- Work instruction:
What is needed is an exact transcription of every entry below, with the pictures left out.

- Records for the exercise:

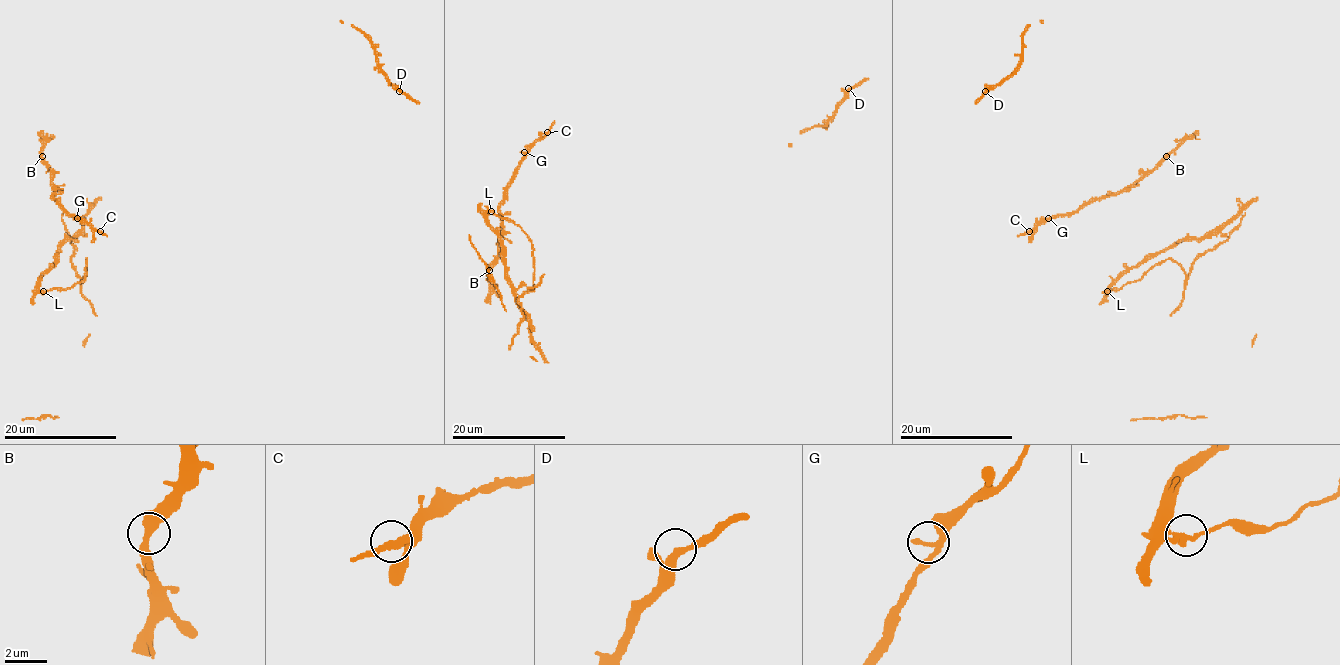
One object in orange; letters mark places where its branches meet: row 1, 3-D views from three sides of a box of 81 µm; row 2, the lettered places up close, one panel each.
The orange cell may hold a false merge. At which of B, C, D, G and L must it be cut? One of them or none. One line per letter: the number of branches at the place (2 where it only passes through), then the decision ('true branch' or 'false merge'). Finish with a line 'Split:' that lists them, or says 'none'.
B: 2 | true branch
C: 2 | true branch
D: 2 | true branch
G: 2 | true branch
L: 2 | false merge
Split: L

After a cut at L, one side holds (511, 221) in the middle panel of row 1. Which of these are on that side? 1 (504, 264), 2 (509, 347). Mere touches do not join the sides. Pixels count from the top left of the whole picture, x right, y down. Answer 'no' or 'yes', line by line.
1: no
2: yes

- Reply:
One object in orange; letters mark places where its branches meet: row 1, 3-D views from three sides of a box of 81 µm; row 2, the lettered places up close, one panel each.
The orange cell may hold a false merge. At which of B, C, D, G and L must it be cut? One of them or none. One line per letter: the number of branches at the place (2 where it only passes through), then the decision ('true branch' or 'false merge'). Finish with a line 'Split:' that lists them, or says 'none'.
B: 2 | true branch
C: 2 | true branch
D: 2 | true branch
G: 2 | true branch
L: 2 | false merge
Split: L

After a cut at L, one side holds (511, 221) in the middle panel of row 1. Which of these are on that side? 1 (504, 264), 2 (509, 347). Mere touches do not join the sides. Pixels count from the top left of the whole picture, x right, y down. Answer 'no' or 'yes', line by line.
1: no
2: yes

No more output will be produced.